When it came to the actual story, it wasn’t too tough to write from Alex’s perspective. My own childhood was a bit like his—I grew up with a single mom until I was eleven, and I went to a school almost exactly like St. Christopher’s (although we weren’t lucky enough to have a sister school just a few blocks away!), so it wasn’t difficult to imagine the mixture of admiration, respect, and confusion that Bijou would cause in him. But to be able to write from Bijou’s point of view, I knew I’d need to spend some time with people who had lived a life similar to hers. Over the next few months, I spoke with Haitian and Haitian American women, eager to know about their experiences living and going to school in New York City.

Two of them, Toni Cela and Fabienne Doucet (who kindly allowed me to use her last name for Bijou), helped me to understand the experience of a newly arrived seventh-grade girl whose country and culture seem so often to be ignored, misunderstood, or feared. Both Toni and Fabienne are educators now, and they’ve dedicated much of their careers to understanding the lives of young people. I read their academic writing with great interest, but the personal stories they shared with me had an even greater impact on A Song for Bijou.

When I met with Toni, she told me about a funny instance of the word “Haitian” being misunderstood as “Asian,” which I thought would be an amusing way to show Alex’s ignorance of Bijou’s cultural background. Toni also explained that spending time with a boy would have been next to impossible for a girl like Bijou, because until adulthood, girls are rarely more than a few steps away from a family member, teacher, priest, or other authority figure. I wanted to portray this as realistically as possible, but it posed a problem: if Bijou wouldn’t be allowed to hang out with Alex, how would they ever get to know each other?
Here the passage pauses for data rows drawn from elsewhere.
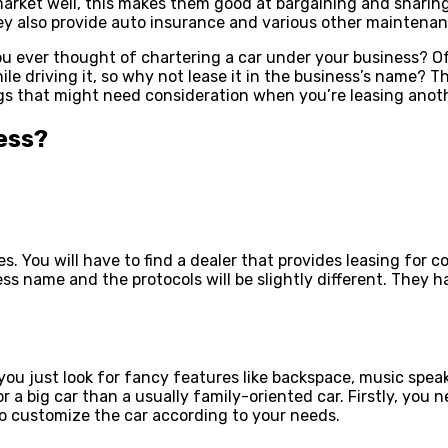
rket well, this makes them good at bargaining and sharing 
hey also provide auto insurance and various other maintenanc
 you ever thought of chartering a car under your business? O
e driving it, so why not lease it in the business’s name? Th
ngs that might need consideration when you’re leasing anot
ess?
ices. You will have to find a dealer that provides leasing f
ess name and the protocols will be slightly different. They 
you just look for fancy features like backspace, music spea
r a big car than a usually family-oriented car. Firstly, you
to customize the car according to your needs.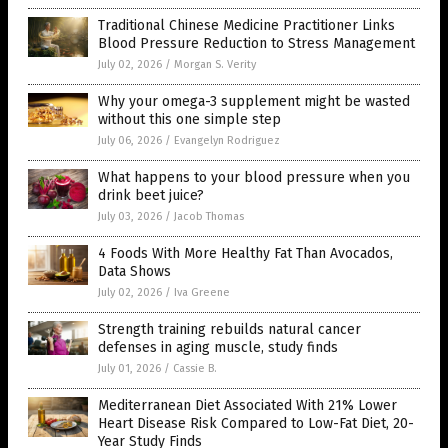
Traditional Chinese Medicine Practitioner Links
Blood Pressure Reduction to Stress Management
July 02, 2026
/
Morgan S. Verity
Why your omega-3 supplement might be wasted
without this one simple step
July 06, 2026
/
Evangelyn Rodriguez
What happens to your blood pressure when you
drink beet juice?
July 03, 2026
/
Jacob Thomas
4 Foods With More Healthy Fat Than Avocados,
Data Shows
July 02, 2026
/
Iva Greene
Strength training rebuilds natural cancer
defenses in aging muscle, study finds
July 01, 2026
/
Cassie B.
Mediterranean Diet Associated With 21% Lower
Heart Disease Risk Compared to Low-Fat Diet, 20-
Year Study Finds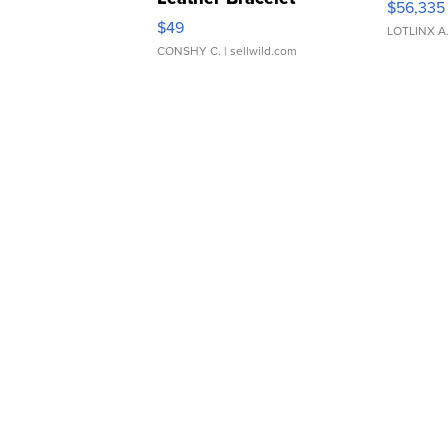
$56,335
Adjustable Buckle Clo...
$49
LOTLINX A
CONSHY C.
| sellwild.com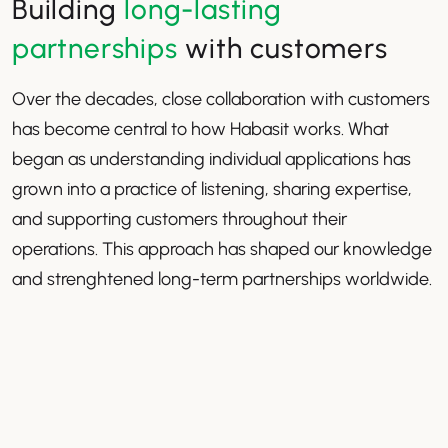
Building
long-lasting
partnerships
with customers
Over the decades, close collaboration with customers
has become central to how Habasit works. What
began as understanding individual applications has
grown into a practice of listening, sharing expertise,
and supporting customers throughout their
operations. This approach has shaped our knowledge
and strenghtened long-term partnerships worldwide.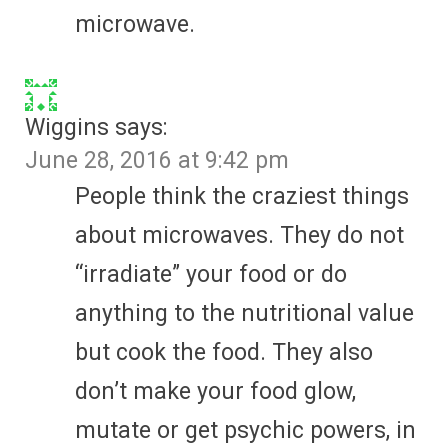
microwave.
Wiggins
says:
June 28, 2016 at 9:42 pm
People think the craziest things
about microwaves. They do not
“irradiate” your food or do
anything to the nutritional value
but cook the food. They also
don’t make your food glow,
mutate or get psychic powers, in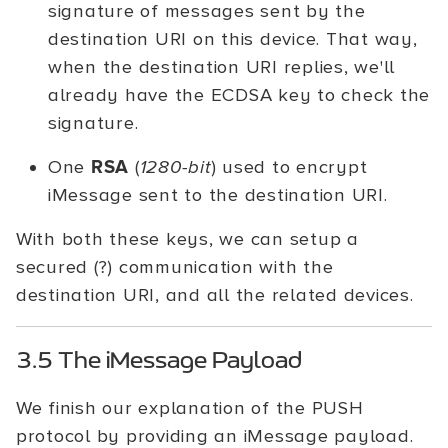
signature of messages sent by the
destination URI on this device. That way,
when the destination URI replies, we'll
already have the ECDSA key to check the
signature.
One
RSA
(
1280-bit
) used to encrypt
iMessage sent to the destination URI.
With both these keys, we can setup a
secured (?) communication with the
destination URI, and all the related devices.
3.5 The iMessage Payload
We finish our explanation of the PUSH
protocol by providing an iMessage payload.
And if my two main characters weren’t able to spend time together, did I really have a book at all? The only solution was for Bijou and Alex to both become very creative, even deceptive, in order to be together. They’re good, honest kids, but they want to get to know each other so badly that they’re willing to bend a few rules along the way. I’m not saying lying to your parents is a good thing, but a fib or two in the service of love is a time-honored tradition that probably started a few thousand years before Shakespeare wrote Romeo and Juliet.

When I interviewed Fabienne, she told me she had learned English in Haiti largely by watching All My Children on satellite TV, and I found that detail too irresistible not to use for Bijou. More importantly, speaking with Fabienne influenced my decision that Bijou would be from a middle-class family—in Haiti, they would be called bourgeois—rather than a poorer one. While there are many different kinds of people from different economic backgrounds in Haiti, most Americans assume that all Haitians are desperately needy. This stereotype is one of many that Bijou confronts throughout the book; like so many newcomers to America, it is very hard for her to be truly seen by the kids she meets at her new school. Fabienne helped me to understand that.
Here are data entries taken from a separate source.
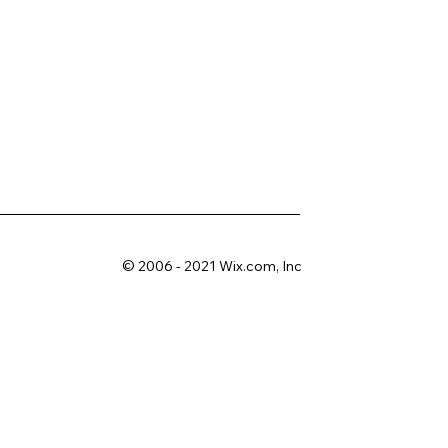
© 2006 - 2021 Wix.com, Inc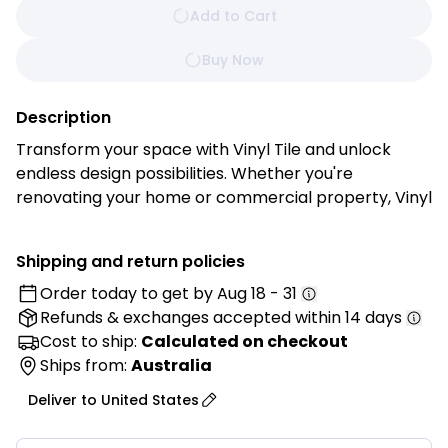
Add to Cart
Buy Now
Description
Transform your space with Vinyl Tile and unlock
endless design possibilities. Whether you're
renovating your home or commercial property, Vinyl
Tile offers the perfect combination of style,
durability, and ease of installation for stunning
Shipping and return policies
results every time.
Order today to get by
Aug 18 - 31
Refunds & exchanges
accepted within 14 days
Features:
• Authentic Look and Feel: Enjoy the timeless beauty
Cost to ship:
Calculated on checkout
of natural stone, ceramic, or wood with Vinyl Tile's
Ships from:
Australia
high-definition printing technology. Each tile is
Deliver to
United States
meticulously crafted to replicate the texture, grain,
and veining of its real-life counterpart, creating a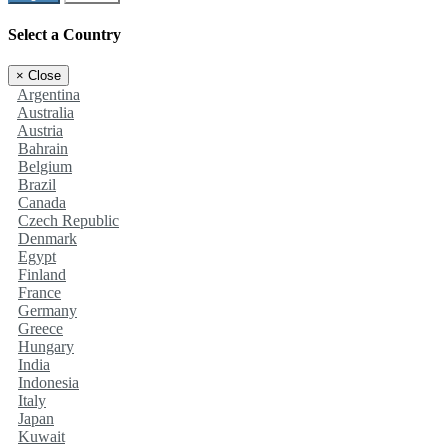
Select a Country
×
Close
Argentina
Australia
Austria
Bahrain
Belgium
Brazil
Canada
Czech Republic
Denmark
Egypt
Finland
France
Germany
Greece
Hungary
India
Indonesia
Italy
Japan
Kuwait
Later, Gina Vellani, who coordinates the English as a Second Language instruction for thousands of Haitian students every year at Flatbush’s essential resource center, CAMBA, allowed me to visit classes held on Church Avenue, just blocks away from Bijou’s home in the book. While listening to Haitian ESL students introduce themselves and describe their lives in the English phrases they had learned only a few weeks earlier, I furiously scrawled notes on their diction and pronunciation. I also paid close attention to the way they dressed and used some of these details in describing Jou Jou and his bandmates.

Finally, I was aided greatly by a talented drummer in the Haitian tradition, Morgan Zwerlein, and a Brooklyn-based musicologist and musician, Lois Wilcken. Morgan helped me learn just enough hand-drumming technique to imagine what it would be like for Alex to study with Jou Jou. Lois helped me to understand the Haitian music scene in Brooklyn and told me all about the history of the Gran Bwa on the southern tip of Prospect Park, where anyone who wants to see some real-life rara should go on a Sunday afternoon between April and November. You will never forget what you see and hear there.